Cuando la tierra es barata y todos los hombres son libres, cuando cada uno que así lo quiera puede obtener un pedazo de tierra para sí mismo, la mano de obra no solo es muy cara en cuanto a lo que representa la cuota del producto apropiada por los trabajadores, sino que es difícil encontrar trabajadores dispuestos a ofrecer su mano de obra a cualquier precio.

Este entorno también impedía la concentración de la riqueza, como Wakefield lo comentó: “Pocos, incluso aquellos cuyas vidas son inusualmente largas, pueden acumular grandes masas de riqueza“. Como resultado, las élites coloniales solicitaron a la madre patria mano de obra importada y restricciones a la tierra disponible para el asentamiento. Según Herman Merivale, discípulo de Wakefield , había un “deseo urgente de trabajadores más baratos y serviles; de una clase a la que el capitalista puediese dictar los términos, en lugar de que los términos les fuesen dictados a ellos”. [Maurice Dobb, Estudios sobre el desarrollo del capitalismo; Marx, capítulo 33: “La nueva teoría del colonialismo“, en El Capital Tomo 1].
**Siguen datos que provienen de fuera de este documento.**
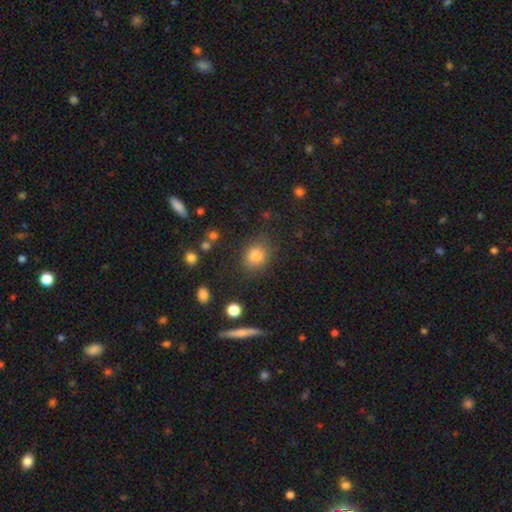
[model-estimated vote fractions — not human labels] Q: Smooth or featured?
A: smooth (80%); runner-up: star or artifact (12%)
Q: How rounded?
A: round (63%); runner-up: in between (36%)
Q: Merging?
A: none (80%); runner-up: minor disturbance (13%)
Además de todo esto, los sistemas de banca central otorgan aun más beneficios a la clase capitalista. En primer lugar, el principal objetivo de los capitalistas financieros es evitar la inflación, con el fin de poder obtener rendimientos previsibles en sus inversiones. Esto es aparentemente el propósito principal de la Reserva Federal y otros bancos centrales. Pero al menos tan importante es el papel de los bancos centrales en la promoción de lo que consideran un nivel “natural” de desempleo, que hasta la década de 1990 era de alrededor de seis por ciento. La razón es que cuando el desempleo va muy por debajo de esta cifra, el trabajo se vuelve cada vez más arrogante y presiona por mejores salarios y condiciones de trabajo y mayor autonomía. Los trabajadores están dispuestos a aguantar mucho menos maltrato de los jefes cuando saben que al día siguiente pueden encontrar un puesto de trabajo al menos tan bueno como el que tienen. Por otro lado, nada es tan eficaz para hacerlo a uno “conservar el sano juicio” como el saber que hay personas haciendo fila para tomar nuestro puesto de trabajo.
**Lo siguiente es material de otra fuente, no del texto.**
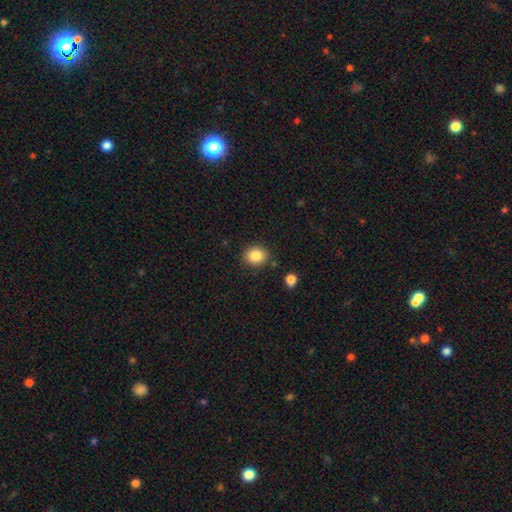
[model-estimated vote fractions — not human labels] Smooth or featured? Predicted: smooth (p=0.86). How rounded? Predicted: round (p=0.72). Merging? Predicted: none (p=0.86).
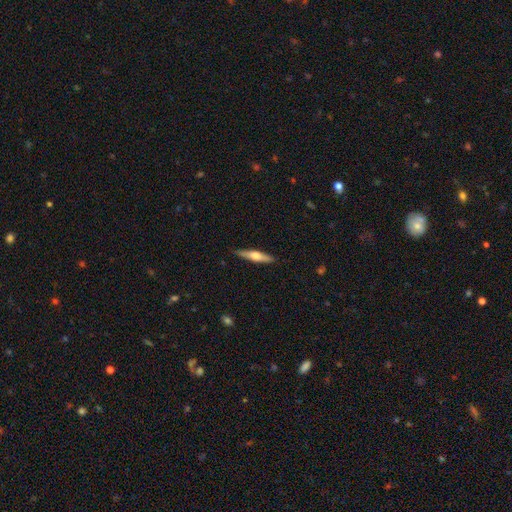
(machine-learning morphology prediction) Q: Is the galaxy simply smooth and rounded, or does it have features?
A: featured or disk — 49%.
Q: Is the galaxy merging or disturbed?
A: none — 86%.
Aparentemente, la “prosperidad” de Clinton fue una excepción a este principio. A medida que el desempleo amenazaba con caer por debajo del límite del cuatro por ciento, algunos miembros de la Reserva Federal hicieron presión para elevar las tasas de interés y elimiar la presión “inflacionista” lanzando unos cuantos millones de trabajadores a la calle. Pero cuando Greenspan [Testimonio del Presidente Alan Greenspan] testificó ante el Comité de Banca del Senado, la situación era única. Dado el grado de inseguridad laboral que caracteriza a la economía de alta tecnología, existía una atípica “restricción a los aumentos de remuneración”. En 1996, incluso con un mercado laboral rígido, el 46% de los trabajadores en las grandes empresas temían ser despedidos, en comparación con sólo 25% en 1991, cuando el desempleo fue mucho mayor.

La reticencia de los trabajadores a abandonar sus puestos de trabajo para buscar otro empleo a medida que se calentaba el mercado laboral ha proporcionado una prueba más de la preocupación por la seguridad laboral, al igual que la tendencia hacia contratos sindicales más largos. Durante muchas décadas, los contratos rara vez excedieron los tres años. Hoy en día existen contratos de cinco y seis años que comúnmente se caracterizan por hacer énfasis en la seguridad laboral y que estipulan aumentos salariales modestos. Los pocos paros que se han llevado a cabo en los últimos años también dan fe de la preocupación por la seguridad laboral.

Así, la voluntad de los trabajadores en los últimos años de aceptar menores incrementos salariales a cambio de mayor seguridad en el empleo parece estar razonablemente bien documentada. Para los empresarios, la economía de alta tecnología es el arma más eficaz más allá de los altos niveles de desempleo para hacernos mantener el sano juicio. “La lucha contra la inflación” se traduce en la práctica en el aumento de la inseguridad en el trabajo, lo que hace a los trabajadores menos propensos a la huelga o a buscar nuevos empleos.

Patentes

El privilegio de la patente ha sido utilizado sistemáticamente para promover la concentración de capital, erigir barreras a la entrada y mantener el monopolio de la tecnología avanzada en manos de las corporaciones occidentales. Es difícil siquiera imaginar cuánto más descentralizada la economía sería sin ella. El libertario de derecha Murray Rothbard considera que las patentes son una violación fundamental de los principios de libre mercado.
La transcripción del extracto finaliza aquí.